> Records from a data collection:
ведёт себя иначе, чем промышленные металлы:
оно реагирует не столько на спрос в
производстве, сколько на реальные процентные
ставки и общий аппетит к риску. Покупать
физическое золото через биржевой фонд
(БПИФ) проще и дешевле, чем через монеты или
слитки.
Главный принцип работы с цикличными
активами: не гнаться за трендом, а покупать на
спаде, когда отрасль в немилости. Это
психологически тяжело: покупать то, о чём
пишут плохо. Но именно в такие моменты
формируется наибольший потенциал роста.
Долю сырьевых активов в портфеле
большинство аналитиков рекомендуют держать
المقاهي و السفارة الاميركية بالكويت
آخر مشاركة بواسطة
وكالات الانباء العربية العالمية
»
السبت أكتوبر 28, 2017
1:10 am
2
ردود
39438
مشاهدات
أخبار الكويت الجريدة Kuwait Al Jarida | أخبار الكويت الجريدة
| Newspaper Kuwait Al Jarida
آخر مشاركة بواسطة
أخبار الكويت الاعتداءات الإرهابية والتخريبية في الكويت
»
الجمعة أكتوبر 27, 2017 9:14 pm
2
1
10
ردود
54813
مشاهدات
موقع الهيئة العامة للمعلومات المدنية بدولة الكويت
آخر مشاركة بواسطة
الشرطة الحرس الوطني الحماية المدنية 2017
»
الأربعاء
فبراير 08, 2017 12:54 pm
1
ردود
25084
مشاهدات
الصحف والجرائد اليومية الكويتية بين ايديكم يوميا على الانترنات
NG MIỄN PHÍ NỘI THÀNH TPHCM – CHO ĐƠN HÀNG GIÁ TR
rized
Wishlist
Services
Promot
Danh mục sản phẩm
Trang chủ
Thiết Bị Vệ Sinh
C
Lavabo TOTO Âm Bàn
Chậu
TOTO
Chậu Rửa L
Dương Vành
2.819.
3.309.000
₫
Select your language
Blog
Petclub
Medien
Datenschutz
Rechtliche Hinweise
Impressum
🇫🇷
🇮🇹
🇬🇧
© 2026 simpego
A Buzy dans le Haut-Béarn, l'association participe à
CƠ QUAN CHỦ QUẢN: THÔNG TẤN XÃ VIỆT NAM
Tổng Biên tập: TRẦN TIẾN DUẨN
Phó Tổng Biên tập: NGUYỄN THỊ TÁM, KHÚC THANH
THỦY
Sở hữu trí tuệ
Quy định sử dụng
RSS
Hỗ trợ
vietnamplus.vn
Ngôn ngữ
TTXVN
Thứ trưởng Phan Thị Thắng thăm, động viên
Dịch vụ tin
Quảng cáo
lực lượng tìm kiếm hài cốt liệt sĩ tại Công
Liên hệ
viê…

> Try it: For each entry above, write out an exact copy.

> Solved problem:
ведёт себя иначе, чем промышленные металлы:
оно реагирует не столько на спрос в
производстве, сколько на реальные процентные
ставки и общий аппетит к риску. Покупать
физическое золото через биржевой фонд
(БПИФ) проще и дешевле, чем через монеты или
слитки.
Главный принцип работы с цикличными
активами: не гнаться за трендом, а покупать на
спаде, когда отрасль в немилости. Это
психологически тяжело: покупать то, о чём
пишут плохо. Но именно в такие моменты
формируется наибольший потенциал роста.
Долю сырьевых активов в портфеле
большинство аналитиков рекомендуют держать
المقاهي و السفارة الاميركية بالكويت
آخر مشاركة بواسطة
وكالات الانباء العربية العالمية
»
السبت أكتوبر 28, 2017
1:10 am
2
ردود
39438
مشاهدات
أخبار الكويت الجريدة Kuwait Al Jarida | أخبار الكويت الجريدة
| Newspaper Kuwait Al Jarida
آخر مشاركة بواسطة
أخبار الكويت الاعتداءات الإرهابية والتخريبية في الكويت
»
الجمعة أكتوبر 27, 2017 9:14 pm
2
1
10
ردود
54813
مشاهدات
موقع الهيئة العامة للمعلومات المدنية بدولة الكويت
آخر مشاركة بواسطة
الشرطة الحرس الوطني الحماية المدنية 2017
»
الأربعاء
فبراير 08, 2017 12:54 pm
1
ردود
25084
مشاهدات
الصحف والجرائد اليومية الكويتية بين ايديكم يوميا على الانترنات
NG MIỄN PHÍ NỘI THÀNH TPHCM – CHO ĐƠN HÀNG GIÁ TR
rized
Wishlist
Services
Promot
Danh mục sản phẩm
Trang chủ
Thiết Bị Vệ Sinh
C
Lavabo TOTO Âm Bàn
Chậu
TOTO
Chậu Rửa L
Dương Vành
2.819.
3.309.000
₫
Select your language
Blog
Petclub
Medien
Datenschutz
Rechtliche Hinweise
Impressum
🇫🇷
🇮🇹
🇬🇧
© 2026 simpego
A Buzy dans le Haut-Béarn, l'association participe à
CƠ QUAN CHỦ QUẢN: THÔNG TẤN XÃ VIỆT NAM
Tổng Biên tập: TRẦN TIẾN DUẨN
Phó Tổng Biên tập: NGUYỄN THỊ TÁM, KHÚC THANH
THỦY
Sở hữu trí tuệ
Quy định sử dụng
RSS
Hỗ trợ
vietnamplus.vn
Ngôn ngữ
TTXVN
Thứ trưởng Phan Thị Thắng thăm, động viên
Dịch vụ tin
Quảng cáo
lực lượng tìm kiếm hài cốt liệt sĩ tại Công
Liên hệ
viê…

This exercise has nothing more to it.